Sugar per muffin: 42 grams
At 42 grams of total sugar per single Cranberry Orange Muffin from Panera, this seemingly healthy breakfast order eclipses the sugar content of a 12-ounce can of Coke by 3 grams of sugar. Though a seemingly small difference, this teeny muffin packs an extra sugary punch courtesy of a turbinado sugar-encrusted top.
Sugar per muffin: 40 grams
Although this muffin contains real pumpkin, it’s also topped with powdered sugar and streusel, which will inevitably detract from this item’s potential healthfulness while simultaneously upping its sugar content. At 40 grams of sugar per muffin, just one of these autumnal-flavored baked goods comprises 80% of your recommended daily sugar intake.
Sugar per 2 bars: 46 calories
Although you can always limit yourself to eating just one of these Fresh-Baked Oatmeal Bars from Wendy’s, if you’re hoping to have a breakfast that actually sticks to your bones, your natural instinct may be to order two of these. Given that oatmeal is generally hailed as a nutrient-dense, fiber-packed breakfast choice, you might expect that other oat-forward recipes would be equally as nutritious.

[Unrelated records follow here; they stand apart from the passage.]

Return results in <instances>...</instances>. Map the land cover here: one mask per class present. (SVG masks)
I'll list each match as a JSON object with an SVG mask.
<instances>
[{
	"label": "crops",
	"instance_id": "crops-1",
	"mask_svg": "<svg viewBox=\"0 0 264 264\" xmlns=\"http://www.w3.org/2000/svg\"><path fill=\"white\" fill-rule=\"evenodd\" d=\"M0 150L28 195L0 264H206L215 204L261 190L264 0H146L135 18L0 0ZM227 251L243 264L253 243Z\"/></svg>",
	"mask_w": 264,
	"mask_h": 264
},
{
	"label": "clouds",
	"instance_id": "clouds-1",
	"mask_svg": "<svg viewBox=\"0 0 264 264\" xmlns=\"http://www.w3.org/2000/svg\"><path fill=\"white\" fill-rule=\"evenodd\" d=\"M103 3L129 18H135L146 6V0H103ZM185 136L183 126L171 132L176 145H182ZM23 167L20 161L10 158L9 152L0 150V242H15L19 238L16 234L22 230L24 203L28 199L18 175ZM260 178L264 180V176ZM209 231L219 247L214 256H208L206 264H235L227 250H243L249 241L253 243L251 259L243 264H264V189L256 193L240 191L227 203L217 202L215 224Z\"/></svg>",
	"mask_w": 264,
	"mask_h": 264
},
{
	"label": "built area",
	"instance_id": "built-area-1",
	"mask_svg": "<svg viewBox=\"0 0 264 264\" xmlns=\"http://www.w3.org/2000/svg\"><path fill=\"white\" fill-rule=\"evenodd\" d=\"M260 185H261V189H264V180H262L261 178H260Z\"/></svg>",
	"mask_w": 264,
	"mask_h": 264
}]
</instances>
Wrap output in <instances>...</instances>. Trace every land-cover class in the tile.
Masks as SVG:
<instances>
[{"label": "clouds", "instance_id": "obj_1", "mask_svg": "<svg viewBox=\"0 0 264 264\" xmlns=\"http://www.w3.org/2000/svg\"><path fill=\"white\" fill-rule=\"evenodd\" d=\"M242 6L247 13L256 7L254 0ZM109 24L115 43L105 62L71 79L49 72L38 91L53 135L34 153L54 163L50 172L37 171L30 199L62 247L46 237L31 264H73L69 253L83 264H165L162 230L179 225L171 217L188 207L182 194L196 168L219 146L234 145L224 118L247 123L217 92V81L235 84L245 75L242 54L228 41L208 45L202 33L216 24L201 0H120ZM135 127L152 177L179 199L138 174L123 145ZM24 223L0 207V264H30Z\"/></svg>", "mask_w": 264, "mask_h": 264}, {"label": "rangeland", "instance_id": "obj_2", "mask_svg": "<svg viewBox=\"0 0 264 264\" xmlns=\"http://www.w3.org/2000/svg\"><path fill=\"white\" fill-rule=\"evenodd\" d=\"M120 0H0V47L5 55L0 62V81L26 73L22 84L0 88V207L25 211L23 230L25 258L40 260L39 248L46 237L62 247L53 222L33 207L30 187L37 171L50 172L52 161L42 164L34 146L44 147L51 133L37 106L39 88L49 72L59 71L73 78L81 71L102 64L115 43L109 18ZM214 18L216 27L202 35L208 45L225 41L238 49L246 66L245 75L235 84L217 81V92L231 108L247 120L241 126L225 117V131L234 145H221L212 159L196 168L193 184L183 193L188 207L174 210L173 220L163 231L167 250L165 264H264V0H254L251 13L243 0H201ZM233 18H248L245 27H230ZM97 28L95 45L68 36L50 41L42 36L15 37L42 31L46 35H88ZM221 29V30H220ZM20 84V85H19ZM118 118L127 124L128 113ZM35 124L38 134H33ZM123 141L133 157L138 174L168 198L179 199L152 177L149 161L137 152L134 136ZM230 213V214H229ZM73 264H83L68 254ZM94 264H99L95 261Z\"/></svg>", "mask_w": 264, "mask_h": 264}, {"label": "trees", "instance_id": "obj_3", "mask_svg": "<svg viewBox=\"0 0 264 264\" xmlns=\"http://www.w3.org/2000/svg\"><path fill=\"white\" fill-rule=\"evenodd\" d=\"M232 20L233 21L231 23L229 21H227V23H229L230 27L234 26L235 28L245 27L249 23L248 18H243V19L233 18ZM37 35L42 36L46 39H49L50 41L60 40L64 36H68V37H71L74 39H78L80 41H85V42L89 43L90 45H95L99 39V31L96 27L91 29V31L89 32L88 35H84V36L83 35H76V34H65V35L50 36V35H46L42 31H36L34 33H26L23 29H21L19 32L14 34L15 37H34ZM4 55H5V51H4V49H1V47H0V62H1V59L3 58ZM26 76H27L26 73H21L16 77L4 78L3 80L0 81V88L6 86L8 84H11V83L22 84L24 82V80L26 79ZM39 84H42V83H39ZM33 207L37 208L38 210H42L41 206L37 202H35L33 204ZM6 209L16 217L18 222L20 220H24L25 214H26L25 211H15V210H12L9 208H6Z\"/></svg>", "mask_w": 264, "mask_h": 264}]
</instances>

Unfortunately, this isn’t quite the case with these Oatmeal Bars. At 280 calories and 23 grams of sugar per bar—46 grams of sugar for two—your “healthy choice” has more in common with an oatmeal cookie versus hot cereal.
Total sugars in this order: 42 grams
When consumed independently of each other, these breakfast items don’t seem so bad in terms of the amount of sugars they contain. While one small McCafe Latte only has 11 grams of sugar, a bowl of Fruit & Maple Oatmeal has 31 grams of sugar. However, the reason why this combo made our list is because, more often than not, if you’re ordering something to eat, you’ll likely want a beverage as well—especially in the morning. And despite your best efforts to keep your sugar consumption relatively low in the morning, these combined numbers can sneak up on you if you’re not careful. (That said, there are far worse meal combos one can order for themselves at McDonald’s; check out the 10 Worst McDonald’s Orders, According to Dietitians.)
So if opting for a drive-thru meal, consider making your own coffee at home or vice-versa. This will not only do right by your daily sugar budget but also save you a little money, too.
Total sugars in this order: 51 grams
A cup of fresh fruit is always a healthy choice. So despite containing 16 grams of sugar, the Au Bon Pain Fruit Cup is a fine standalone pick-me-up when in need of a light breakfast on the go. That said, a single fruit cup isn’t enough to qualify as a well-balanced breakfast on its own. With this in mind, most people may find themselves gravitating toward other seemingly healthy choices, like Au Bon Pain’s Signature Granola—but fair warning that this item contains a total of 35 grams of sugar. Combined, you have a fairly small meal that has 12 more grams of sugar than a 12-ounce Coke.